The resultant learning paradigm that encodes physics shows high accuracy, robustness, interpretability and generalizability demonstrated via extensive numerical experiments.
- Score: 18.187800601192787
- License: http://arxiv.org/licenses/nonexclusive-distrib/1.0/
- Abstract: Modeling complex spatiotemporal dynamical systems, such as the
reaction-diffusion processes, have largely relied on partial differential
equations (PDEs). However, due to insufficient prior knowledge on some
under-explored dynamical systems, such as those in chemistry, biology, geology,
physics and ecology, and the lack of explicit PDE formulation used for
describing the nonlinear process of the system variables, to predict the
evolution of such a system remains a challenging task. Unifying measurement
data and our limited prior physics knowledge via machine learning provides us
with a new path to solving this problem.

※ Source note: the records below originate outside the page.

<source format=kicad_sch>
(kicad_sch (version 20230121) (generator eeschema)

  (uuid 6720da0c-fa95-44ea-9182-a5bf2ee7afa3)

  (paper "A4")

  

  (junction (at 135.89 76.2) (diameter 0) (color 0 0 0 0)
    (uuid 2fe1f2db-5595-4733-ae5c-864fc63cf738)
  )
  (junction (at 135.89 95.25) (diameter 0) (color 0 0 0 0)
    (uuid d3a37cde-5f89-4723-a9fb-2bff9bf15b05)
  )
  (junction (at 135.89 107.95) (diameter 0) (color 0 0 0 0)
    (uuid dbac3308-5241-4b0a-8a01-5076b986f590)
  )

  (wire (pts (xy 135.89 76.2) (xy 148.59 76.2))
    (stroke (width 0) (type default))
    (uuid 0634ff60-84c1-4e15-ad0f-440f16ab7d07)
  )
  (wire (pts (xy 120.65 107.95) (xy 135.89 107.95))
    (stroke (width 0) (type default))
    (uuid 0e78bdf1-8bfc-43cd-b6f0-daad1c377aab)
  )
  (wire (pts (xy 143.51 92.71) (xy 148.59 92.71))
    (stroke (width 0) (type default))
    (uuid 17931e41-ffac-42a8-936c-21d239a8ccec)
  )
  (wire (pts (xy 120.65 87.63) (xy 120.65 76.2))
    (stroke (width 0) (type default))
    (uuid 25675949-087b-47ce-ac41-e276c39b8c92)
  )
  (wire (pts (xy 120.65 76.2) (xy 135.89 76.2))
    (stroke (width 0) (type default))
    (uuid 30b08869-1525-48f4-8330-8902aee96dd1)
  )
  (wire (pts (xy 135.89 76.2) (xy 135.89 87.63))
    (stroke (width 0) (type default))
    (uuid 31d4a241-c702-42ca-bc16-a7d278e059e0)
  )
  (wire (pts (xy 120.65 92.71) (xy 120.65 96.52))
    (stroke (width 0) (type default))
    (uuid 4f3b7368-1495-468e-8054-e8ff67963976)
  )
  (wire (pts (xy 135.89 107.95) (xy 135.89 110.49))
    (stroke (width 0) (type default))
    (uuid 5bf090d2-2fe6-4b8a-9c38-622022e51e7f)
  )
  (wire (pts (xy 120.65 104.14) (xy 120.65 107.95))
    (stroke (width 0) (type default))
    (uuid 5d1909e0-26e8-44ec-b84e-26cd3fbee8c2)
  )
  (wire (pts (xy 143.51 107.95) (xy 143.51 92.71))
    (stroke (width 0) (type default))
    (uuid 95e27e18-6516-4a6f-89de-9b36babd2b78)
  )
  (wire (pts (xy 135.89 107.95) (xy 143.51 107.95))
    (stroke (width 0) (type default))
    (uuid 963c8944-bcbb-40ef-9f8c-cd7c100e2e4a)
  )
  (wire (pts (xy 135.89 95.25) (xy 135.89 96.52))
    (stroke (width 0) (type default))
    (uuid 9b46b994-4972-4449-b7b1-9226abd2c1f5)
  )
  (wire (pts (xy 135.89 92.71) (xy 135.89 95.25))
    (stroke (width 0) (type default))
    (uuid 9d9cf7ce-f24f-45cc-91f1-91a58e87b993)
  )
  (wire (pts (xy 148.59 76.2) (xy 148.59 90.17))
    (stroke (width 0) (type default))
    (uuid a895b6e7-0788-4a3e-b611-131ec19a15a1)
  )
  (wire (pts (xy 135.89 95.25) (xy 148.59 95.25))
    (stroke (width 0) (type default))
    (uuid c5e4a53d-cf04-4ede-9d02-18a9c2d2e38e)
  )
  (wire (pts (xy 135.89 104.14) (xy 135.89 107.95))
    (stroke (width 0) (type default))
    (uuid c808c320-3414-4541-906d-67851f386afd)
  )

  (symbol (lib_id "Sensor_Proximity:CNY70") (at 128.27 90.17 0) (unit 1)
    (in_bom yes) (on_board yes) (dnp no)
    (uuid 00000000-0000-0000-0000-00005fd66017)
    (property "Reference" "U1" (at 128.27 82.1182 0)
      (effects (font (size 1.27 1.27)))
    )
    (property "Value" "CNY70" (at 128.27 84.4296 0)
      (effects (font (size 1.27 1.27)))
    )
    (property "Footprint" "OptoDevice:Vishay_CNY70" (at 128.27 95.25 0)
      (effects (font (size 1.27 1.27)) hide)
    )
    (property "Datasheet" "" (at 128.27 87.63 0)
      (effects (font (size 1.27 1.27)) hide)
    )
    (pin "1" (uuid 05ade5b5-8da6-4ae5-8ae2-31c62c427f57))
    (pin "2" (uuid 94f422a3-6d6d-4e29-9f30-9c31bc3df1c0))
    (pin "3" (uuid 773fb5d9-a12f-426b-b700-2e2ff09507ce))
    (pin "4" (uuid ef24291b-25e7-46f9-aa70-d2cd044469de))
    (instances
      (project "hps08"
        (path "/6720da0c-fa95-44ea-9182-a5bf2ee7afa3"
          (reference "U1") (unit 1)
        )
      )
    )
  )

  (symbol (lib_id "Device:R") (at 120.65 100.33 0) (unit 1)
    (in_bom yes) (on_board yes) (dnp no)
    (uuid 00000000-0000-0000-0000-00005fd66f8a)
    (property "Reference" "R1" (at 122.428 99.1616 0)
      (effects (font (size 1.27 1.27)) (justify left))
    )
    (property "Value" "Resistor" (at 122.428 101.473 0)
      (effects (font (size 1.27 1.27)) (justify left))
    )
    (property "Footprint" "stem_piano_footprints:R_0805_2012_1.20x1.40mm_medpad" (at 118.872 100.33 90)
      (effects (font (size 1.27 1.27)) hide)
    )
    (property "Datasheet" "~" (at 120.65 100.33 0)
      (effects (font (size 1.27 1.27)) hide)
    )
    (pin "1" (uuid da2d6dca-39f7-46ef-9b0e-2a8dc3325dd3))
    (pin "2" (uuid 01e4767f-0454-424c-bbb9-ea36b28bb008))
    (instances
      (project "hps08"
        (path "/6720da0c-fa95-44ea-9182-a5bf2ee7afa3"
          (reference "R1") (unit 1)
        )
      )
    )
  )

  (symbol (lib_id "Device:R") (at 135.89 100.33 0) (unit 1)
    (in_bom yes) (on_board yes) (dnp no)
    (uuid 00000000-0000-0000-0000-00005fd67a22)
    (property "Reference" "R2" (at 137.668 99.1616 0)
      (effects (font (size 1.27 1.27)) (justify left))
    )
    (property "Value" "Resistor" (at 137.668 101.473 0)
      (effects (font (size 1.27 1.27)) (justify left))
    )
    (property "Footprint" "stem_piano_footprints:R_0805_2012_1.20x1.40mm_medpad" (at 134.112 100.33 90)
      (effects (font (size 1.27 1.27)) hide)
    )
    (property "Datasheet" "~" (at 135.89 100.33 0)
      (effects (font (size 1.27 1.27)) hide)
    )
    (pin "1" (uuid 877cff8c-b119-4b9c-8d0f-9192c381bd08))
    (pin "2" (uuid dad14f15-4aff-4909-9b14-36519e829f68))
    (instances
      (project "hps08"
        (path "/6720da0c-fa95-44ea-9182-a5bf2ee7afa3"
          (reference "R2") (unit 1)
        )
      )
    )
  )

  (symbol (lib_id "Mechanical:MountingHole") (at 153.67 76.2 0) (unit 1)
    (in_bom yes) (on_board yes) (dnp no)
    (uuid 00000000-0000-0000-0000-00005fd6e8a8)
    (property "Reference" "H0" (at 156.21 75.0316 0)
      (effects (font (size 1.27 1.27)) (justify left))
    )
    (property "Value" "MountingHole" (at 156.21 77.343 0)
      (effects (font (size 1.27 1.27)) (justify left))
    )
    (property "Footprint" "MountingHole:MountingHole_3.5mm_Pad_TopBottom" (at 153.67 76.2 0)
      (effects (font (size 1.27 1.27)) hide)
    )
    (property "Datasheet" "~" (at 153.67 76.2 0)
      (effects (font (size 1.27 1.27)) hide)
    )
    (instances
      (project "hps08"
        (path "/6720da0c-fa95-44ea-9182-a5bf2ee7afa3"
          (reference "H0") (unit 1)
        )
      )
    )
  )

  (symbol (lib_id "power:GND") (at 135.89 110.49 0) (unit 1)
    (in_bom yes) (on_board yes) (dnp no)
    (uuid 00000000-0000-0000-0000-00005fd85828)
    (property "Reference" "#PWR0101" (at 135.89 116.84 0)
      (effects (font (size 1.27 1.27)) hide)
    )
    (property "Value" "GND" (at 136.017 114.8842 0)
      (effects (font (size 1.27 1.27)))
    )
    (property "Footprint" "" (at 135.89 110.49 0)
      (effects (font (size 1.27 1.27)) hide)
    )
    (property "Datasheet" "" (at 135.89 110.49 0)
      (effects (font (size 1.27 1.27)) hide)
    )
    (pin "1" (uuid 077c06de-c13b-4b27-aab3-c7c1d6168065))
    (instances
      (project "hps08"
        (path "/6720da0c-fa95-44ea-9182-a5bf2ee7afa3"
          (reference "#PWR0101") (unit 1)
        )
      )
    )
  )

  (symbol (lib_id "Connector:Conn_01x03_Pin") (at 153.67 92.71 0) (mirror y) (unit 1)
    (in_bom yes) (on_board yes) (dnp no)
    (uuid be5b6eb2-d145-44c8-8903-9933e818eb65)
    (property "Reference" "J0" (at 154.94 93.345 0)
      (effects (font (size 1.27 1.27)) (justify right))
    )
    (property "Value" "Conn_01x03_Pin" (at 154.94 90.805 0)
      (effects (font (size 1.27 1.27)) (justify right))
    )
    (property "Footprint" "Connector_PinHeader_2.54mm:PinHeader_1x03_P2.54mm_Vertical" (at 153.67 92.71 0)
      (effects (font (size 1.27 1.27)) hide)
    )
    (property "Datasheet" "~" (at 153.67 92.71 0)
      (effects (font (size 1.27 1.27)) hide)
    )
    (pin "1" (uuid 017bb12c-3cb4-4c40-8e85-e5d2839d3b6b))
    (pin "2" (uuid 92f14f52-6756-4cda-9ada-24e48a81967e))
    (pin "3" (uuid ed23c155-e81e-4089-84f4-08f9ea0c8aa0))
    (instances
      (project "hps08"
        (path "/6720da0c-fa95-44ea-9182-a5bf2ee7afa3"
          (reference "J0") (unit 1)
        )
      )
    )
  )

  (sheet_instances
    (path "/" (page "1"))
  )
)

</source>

Existing physics-informed learning
paradigms impose physics laws through soft penalty constraints, whose solution
quality largely depends on a trial-and-error proper setting of hyperparameters.

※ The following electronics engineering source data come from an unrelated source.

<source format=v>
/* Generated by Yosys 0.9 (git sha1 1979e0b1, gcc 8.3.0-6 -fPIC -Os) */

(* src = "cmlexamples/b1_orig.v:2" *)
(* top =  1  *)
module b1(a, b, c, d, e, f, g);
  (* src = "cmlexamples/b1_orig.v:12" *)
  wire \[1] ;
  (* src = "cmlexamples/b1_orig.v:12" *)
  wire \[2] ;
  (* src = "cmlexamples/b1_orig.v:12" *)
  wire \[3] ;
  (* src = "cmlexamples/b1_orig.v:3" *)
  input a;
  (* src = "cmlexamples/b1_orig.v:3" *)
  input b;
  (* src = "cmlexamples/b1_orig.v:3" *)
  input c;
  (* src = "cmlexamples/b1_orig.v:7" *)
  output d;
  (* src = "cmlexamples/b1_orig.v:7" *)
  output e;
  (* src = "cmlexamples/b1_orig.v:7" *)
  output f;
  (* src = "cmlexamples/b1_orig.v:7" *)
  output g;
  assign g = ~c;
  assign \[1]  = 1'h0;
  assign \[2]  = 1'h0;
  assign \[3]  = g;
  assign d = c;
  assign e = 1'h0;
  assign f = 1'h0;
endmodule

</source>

Since the core of such methods is still rooted in black-box neural networks,
the resulting model generally lacks interpretability and suffers from critical
issues of extrapolation and generalization. To this end, we propose a deep
learning framework that forcibly encodes given physics structure to facilitate
the learning of the spatiotemporal dynamics in sparse data regimes. We show how
the proposed approach can be applied to a variety of problems regarding the PDE
system, including forward and inverse analysis, data-driven modeling, and
discovery of PDEs. The resultant learning paradigm that encodes physics shows
high accuracy, robustness, interpretability and generalizability demonstrated
via extensive numerical experiments.